-------- THE RECORDS --------

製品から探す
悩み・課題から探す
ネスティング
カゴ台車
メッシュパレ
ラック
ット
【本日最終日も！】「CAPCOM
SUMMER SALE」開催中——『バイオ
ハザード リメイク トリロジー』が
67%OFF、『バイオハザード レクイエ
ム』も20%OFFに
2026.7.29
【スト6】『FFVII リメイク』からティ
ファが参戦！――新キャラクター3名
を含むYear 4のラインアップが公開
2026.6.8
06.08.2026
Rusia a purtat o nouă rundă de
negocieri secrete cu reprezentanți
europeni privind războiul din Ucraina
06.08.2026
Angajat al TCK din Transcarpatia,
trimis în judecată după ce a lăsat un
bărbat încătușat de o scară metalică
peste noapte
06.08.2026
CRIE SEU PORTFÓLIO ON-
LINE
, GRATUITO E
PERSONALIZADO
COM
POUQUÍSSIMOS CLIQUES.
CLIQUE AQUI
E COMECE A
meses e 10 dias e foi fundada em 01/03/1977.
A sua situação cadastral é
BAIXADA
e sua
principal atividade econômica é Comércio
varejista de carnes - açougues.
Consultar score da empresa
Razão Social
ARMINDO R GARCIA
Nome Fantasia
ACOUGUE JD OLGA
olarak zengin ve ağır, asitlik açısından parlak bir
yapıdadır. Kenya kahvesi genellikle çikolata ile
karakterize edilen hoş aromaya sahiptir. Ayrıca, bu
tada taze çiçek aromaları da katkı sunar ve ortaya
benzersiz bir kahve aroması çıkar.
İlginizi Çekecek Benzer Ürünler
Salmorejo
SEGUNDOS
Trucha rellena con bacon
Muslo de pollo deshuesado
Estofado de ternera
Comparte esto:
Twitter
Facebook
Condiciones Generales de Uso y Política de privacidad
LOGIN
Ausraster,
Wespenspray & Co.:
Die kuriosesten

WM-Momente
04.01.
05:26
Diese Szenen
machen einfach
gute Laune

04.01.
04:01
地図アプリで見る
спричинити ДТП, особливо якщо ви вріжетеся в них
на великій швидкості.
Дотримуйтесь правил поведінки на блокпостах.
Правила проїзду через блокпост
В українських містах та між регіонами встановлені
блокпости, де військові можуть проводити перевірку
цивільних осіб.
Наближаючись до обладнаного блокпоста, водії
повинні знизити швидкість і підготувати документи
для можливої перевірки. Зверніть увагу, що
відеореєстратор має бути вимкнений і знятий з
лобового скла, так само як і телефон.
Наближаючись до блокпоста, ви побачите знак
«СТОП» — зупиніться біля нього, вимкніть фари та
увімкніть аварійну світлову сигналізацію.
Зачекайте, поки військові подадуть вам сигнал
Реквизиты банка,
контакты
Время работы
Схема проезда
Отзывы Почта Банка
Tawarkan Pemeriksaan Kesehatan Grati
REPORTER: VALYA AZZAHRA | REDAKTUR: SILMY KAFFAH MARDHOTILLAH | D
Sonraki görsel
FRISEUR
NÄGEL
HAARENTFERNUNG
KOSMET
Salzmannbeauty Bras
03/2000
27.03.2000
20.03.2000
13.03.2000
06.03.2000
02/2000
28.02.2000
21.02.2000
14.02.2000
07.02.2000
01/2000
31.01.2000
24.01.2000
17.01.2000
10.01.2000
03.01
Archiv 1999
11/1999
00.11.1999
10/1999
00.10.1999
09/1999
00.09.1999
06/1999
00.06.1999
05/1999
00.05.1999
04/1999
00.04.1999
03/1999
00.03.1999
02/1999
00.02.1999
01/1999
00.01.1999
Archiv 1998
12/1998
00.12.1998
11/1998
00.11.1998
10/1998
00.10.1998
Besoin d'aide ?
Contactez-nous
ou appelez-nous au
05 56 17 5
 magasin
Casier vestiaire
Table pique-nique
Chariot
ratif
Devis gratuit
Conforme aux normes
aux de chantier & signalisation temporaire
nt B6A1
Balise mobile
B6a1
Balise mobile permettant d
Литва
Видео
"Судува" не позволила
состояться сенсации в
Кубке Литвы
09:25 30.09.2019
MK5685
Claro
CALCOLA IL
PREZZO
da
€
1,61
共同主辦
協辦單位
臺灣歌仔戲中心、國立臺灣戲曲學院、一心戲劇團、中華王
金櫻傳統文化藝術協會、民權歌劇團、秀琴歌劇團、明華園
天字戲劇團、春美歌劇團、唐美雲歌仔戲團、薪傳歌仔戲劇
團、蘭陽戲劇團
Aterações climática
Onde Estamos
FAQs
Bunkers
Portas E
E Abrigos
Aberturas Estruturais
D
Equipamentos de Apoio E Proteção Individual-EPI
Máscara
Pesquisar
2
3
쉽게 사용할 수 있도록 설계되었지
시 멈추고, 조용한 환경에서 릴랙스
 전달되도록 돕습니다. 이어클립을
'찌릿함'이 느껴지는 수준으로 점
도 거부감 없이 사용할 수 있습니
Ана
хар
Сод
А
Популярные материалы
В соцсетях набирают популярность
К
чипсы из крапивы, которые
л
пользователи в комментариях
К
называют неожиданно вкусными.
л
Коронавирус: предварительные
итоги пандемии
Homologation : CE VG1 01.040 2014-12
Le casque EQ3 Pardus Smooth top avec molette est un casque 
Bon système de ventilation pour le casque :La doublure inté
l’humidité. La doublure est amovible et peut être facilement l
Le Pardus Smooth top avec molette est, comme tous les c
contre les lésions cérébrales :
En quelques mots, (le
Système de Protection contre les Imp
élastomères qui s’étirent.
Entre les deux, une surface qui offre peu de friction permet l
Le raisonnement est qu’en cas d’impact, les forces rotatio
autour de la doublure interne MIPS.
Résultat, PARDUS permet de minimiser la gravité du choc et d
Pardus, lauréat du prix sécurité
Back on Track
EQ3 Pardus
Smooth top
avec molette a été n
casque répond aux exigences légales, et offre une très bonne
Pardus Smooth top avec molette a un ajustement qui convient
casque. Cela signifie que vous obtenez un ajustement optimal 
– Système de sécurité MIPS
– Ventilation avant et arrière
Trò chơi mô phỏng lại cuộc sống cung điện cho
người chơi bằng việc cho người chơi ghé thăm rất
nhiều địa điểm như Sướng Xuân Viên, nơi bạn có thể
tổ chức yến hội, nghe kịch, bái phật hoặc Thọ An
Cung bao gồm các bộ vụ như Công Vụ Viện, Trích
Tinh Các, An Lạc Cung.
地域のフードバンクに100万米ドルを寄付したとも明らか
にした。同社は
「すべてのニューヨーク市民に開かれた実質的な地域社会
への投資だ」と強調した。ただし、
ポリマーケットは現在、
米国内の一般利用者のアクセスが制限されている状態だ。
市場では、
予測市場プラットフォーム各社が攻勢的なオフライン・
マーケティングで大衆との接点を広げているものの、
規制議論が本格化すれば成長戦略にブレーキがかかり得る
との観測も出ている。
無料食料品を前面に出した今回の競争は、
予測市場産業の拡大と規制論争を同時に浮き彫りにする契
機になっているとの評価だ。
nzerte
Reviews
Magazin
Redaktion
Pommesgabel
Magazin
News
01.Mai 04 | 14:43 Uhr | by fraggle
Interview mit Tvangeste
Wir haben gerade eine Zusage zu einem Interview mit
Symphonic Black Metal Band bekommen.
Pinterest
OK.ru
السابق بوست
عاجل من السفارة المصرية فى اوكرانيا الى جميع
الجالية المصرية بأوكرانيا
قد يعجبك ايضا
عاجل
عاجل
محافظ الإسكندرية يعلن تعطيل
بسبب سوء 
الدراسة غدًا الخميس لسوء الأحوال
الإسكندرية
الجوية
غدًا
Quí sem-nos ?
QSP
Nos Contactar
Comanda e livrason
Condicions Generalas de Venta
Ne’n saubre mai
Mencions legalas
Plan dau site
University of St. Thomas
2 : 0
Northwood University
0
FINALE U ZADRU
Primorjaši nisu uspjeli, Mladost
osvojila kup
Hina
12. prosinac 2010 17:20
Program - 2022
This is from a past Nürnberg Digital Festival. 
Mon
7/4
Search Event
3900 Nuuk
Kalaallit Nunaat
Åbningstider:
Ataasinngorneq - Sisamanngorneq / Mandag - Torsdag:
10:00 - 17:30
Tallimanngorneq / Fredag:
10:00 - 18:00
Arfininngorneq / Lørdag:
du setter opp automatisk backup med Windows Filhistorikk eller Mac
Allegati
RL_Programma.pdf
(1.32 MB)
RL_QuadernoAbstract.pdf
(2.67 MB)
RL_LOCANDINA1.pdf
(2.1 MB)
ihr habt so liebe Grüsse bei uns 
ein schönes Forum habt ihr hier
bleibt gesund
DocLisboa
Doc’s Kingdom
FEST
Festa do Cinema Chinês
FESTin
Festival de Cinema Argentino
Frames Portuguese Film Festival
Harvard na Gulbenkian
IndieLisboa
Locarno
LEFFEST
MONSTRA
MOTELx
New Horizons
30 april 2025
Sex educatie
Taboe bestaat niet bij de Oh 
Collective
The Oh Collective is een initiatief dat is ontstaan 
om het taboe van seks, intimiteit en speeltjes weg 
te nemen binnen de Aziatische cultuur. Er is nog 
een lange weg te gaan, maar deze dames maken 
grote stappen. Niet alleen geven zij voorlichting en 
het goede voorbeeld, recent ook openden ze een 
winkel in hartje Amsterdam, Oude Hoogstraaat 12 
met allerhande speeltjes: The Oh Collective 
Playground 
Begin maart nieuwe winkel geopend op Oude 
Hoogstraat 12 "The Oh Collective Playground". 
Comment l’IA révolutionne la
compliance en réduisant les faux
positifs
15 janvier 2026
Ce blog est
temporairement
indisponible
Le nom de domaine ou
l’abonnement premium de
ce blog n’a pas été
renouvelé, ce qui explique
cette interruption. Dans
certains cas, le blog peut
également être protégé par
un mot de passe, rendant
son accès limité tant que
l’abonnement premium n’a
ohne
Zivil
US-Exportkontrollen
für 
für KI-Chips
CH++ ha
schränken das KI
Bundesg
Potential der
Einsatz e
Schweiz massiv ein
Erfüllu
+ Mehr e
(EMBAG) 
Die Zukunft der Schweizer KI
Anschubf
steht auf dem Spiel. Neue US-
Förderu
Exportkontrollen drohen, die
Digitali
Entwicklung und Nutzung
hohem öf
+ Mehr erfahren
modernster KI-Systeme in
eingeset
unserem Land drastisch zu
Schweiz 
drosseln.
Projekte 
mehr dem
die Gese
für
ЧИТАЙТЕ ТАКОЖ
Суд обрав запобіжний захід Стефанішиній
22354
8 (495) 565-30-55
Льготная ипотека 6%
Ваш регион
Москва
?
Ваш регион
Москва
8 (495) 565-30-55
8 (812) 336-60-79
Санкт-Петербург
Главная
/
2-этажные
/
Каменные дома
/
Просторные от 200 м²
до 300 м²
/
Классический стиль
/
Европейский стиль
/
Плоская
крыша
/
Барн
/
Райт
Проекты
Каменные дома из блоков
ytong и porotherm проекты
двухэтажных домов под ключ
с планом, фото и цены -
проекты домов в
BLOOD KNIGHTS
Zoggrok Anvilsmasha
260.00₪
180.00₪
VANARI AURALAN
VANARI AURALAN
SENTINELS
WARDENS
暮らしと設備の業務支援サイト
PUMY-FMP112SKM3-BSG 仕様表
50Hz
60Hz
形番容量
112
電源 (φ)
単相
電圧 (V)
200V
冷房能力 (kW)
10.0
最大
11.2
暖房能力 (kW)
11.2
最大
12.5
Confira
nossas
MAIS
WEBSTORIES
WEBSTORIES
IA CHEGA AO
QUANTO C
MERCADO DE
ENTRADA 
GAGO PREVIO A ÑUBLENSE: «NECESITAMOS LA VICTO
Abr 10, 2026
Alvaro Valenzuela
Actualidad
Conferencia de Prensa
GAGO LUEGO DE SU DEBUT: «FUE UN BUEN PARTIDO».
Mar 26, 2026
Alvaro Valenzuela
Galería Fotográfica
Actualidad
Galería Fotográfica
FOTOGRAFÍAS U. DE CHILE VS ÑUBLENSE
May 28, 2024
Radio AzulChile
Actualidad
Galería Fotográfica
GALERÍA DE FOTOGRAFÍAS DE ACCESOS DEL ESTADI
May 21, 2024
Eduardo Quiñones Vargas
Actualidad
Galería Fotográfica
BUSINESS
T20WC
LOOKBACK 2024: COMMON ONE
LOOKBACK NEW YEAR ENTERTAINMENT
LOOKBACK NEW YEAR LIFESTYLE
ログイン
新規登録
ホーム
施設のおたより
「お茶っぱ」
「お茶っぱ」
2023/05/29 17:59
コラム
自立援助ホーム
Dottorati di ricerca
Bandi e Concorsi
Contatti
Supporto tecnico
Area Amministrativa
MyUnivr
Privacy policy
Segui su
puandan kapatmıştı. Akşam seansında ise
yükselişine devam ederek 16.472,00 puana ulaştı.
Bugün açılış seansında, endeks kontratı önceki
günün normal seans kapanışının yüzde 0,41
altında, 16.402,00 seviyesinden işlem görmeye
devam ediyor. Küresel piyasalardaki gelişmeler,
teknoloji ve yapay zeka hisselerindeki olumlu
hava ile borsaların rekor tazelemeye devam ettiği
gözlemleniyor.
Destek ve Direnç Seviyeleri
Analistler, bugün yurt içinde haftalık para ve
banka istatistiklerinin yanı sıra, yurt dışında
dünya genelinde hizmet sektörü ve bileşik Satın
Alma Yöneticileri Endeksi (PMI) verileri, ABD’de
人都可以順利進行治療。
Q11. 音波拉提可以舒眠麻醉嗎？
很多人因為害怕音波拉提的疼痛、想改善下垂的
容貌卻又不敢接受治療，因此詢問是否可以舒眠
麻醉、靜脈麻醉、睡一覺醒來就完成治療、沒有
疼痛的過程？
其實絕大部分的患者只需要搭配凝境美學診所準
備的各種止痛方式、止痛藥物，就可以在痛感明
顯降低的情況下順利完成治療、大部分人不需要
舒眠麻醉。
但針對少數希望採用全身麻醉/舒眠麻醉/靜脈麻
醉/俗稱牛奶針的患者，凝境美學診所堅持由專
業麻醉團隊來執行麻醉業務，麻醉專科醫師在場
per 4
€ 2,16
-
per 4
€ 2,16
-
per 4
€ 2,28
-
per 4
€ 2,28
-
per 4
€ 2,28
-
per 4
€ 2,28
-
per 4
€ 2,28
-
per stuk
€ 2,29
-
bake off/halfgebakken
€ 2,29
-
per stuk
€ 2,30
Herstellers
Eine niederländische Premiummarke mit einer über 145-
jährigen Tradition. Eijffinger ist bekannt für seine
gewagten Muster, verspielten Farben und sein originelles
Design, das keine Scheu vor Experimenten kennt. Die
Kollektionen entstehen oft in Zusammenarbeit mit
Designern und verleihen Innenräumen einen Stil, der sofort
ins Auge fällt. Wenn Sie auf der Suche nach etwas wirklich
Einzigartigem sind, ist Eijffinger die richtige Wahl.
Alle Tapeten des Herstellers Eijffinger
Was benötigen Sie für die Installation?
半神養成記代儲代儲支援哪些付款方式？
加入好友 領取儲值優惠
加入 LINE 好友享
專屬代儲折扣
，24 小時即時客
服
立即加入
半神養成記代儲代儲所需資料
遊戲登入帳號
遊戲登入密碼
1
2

--------

*YOUR GOAL*:
If a line in the entries includes the word "Herstellers", copy that line out.

*SOLUTION BELOW*:
Herstellers
Alle Tapeten des Herstellers Eijffinger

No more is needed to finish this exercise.